[What is being asked]
In the records below, find the line with "82 346 581.0" and the line with "780 509 673.6"; return exactly those lines and every line between them.

Top of Materials provided

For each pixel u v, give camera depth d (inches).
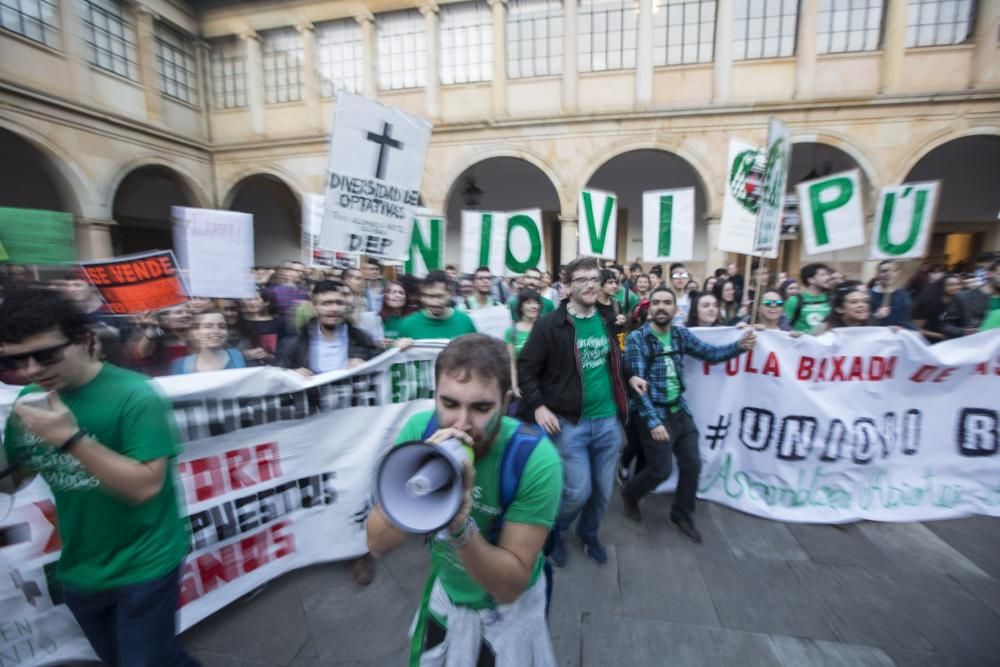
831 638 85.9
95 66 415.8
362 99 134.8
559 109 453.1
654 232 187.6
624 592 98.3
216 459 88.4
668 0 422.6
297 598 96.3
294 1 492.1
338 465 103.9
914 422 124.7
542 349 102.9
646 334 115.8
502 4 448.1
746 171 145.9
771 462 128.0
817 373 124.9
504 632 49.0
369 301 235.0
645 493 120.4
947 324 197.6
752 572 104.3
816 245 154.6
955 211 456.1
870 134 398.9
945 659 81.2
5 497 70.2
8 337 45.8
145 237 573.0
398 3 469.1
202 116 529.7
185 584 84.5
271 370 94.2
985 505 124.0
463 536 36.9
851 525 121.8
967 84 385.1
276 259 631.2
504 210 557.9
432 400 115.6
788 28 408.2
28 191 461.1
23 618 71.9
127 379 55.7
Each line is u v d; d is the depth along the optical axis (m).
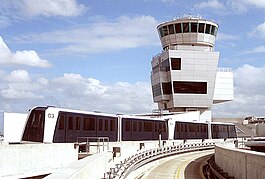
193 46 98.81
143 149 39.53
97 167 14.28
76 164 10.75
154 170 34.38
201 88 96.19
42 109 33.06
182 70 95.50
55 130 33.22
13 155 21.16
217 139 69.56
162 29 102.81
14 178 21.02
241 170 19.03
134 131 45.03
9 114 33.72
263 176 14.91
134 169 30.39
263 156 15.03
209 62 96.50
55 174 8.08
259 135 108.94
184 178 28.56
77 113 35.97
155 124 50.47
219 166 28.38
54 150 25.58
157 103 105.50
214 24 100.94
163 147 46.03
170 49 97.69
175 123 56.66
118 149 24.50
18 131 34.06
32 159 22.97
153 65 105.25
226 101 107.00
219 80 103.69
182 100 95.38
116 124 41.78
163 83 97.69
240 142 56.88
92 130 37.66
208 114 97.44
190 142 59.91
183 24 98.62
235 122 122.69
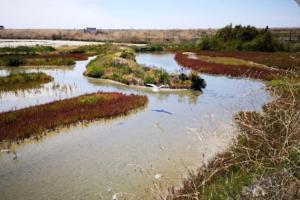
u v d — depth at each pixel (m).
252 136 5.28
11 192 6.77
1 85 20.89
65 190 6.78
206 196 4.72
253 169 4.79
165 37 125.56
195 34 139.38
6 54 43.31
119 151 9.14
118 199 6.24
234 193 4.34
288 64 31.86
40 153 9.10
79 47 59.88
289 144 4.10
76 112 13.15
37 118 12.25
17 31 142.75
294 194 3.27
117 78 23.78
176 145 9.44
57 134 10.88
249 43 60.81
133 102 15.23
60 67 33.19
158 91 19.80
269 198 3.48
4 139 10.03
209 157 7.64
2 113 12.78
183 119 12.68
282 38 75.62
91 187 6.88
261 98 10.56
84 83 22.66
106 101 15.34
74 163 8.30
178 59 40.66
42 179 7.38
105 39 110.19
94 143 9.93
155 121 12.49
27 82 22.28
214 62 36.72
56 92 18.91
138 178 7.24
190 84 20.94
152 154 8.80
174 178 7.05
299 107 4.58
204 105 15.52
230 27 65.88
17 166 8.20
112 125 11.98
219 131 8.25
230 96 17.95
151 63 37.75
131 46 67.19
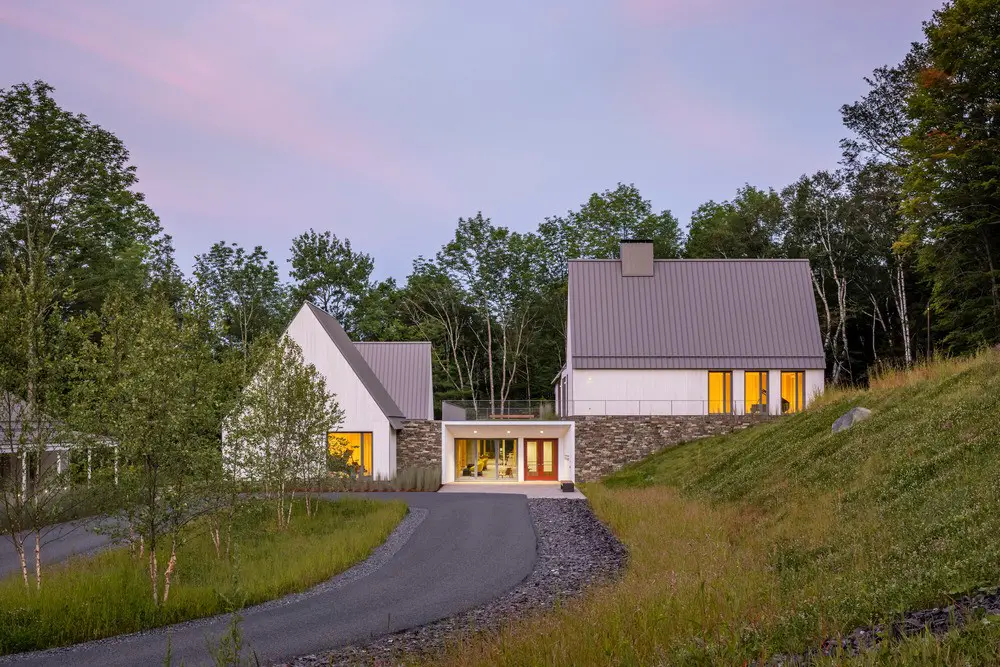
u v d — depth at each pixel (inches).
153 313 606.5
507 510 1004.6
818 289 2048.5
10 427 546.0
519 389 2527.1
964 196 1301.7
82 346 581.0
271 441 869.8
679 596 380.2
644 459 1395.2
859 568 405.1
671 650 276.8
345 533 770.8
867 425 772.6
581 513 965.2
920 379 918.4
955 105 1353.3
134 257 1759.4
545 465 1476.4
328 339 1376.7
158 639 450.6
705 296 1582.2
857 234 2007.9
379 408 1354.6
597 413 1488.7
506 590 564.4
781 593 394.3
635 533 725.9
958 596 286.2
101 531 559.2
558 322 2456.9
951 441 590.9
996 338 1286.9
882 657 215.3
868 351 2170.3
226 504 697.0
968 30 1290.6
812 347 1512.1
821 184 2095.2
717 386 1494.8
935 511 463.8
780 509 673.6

Bottom of Materials provided
Top of Materials provided

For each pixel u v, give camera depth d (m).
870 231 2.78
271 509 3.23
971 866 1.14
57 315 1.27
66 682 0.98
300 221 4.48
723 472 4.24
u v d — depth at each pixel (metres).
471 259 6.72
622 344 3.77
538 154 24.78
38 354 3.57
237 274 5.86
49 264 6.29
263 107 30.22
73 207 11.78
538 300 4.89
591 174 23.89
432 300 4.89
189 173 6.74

Bottom of Materials provided
Top of Materials provided

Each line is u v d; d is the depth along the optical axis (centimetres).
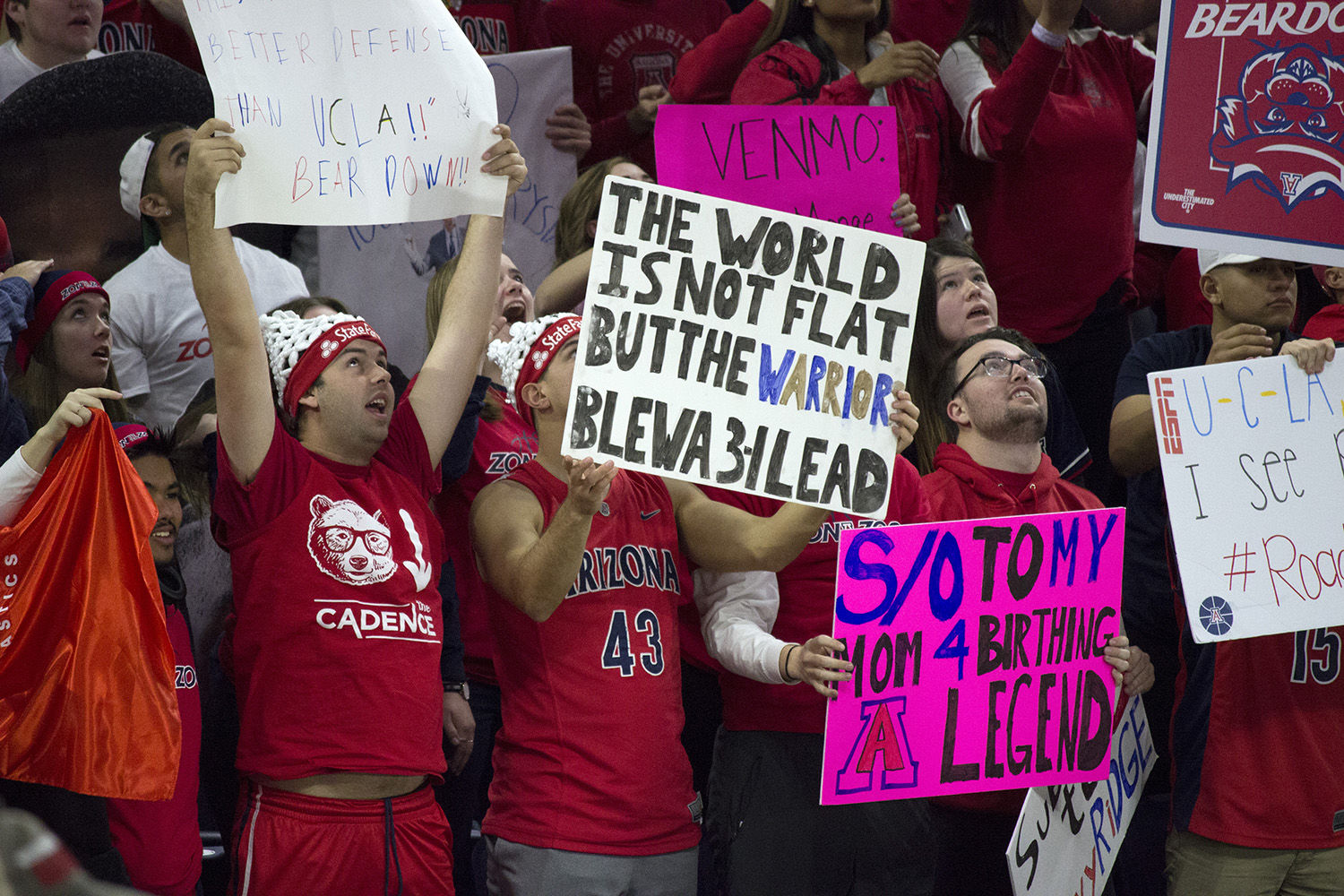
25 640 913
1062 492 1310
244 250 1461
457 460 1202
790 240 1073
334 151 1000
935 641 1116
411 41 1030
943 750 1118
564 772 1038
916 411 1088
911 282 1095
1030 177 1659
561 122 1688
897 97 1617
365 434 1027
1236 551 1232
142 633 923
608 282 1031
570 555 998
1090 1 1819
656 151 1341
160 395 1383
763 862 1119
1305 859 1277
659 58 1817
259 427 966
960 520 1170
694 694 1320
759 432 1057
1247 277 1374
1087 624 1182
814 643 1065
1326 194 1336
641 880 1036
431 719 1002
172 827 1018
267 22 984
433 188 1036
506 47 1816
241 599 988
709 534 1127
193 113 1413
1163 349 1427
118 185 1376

Bottom of Materials provided

[Solution to this exercise]
82 346 581.0
271 441 869.8
679 596 380.2
644 459 1395.2
859 568 405.1
671 650 276.8
345 533 770.8
867 425 772.6
581 513 965.2
920 379 918.4
955 105 1353.3
134 257 1759.4
545 465 1476.4
328 339 1376.7
158 639 450.6
705 296 1582.2
857 234 2007.9
379 408 1354.6
597 413 1488.7
506 590 564.4
781 593 394.3
635 533 725.9
958 596 286.2
101 531 559.2
558 322 2456.9
951 441 590.9
996 338 1286.9
882 657 215.3
868 351 2170.3
226 504 697.0
968 30 1290.6
812 347 1512.1
821 184 2095.2
717 386 1494.8
935 511 463.8
780 509 673.6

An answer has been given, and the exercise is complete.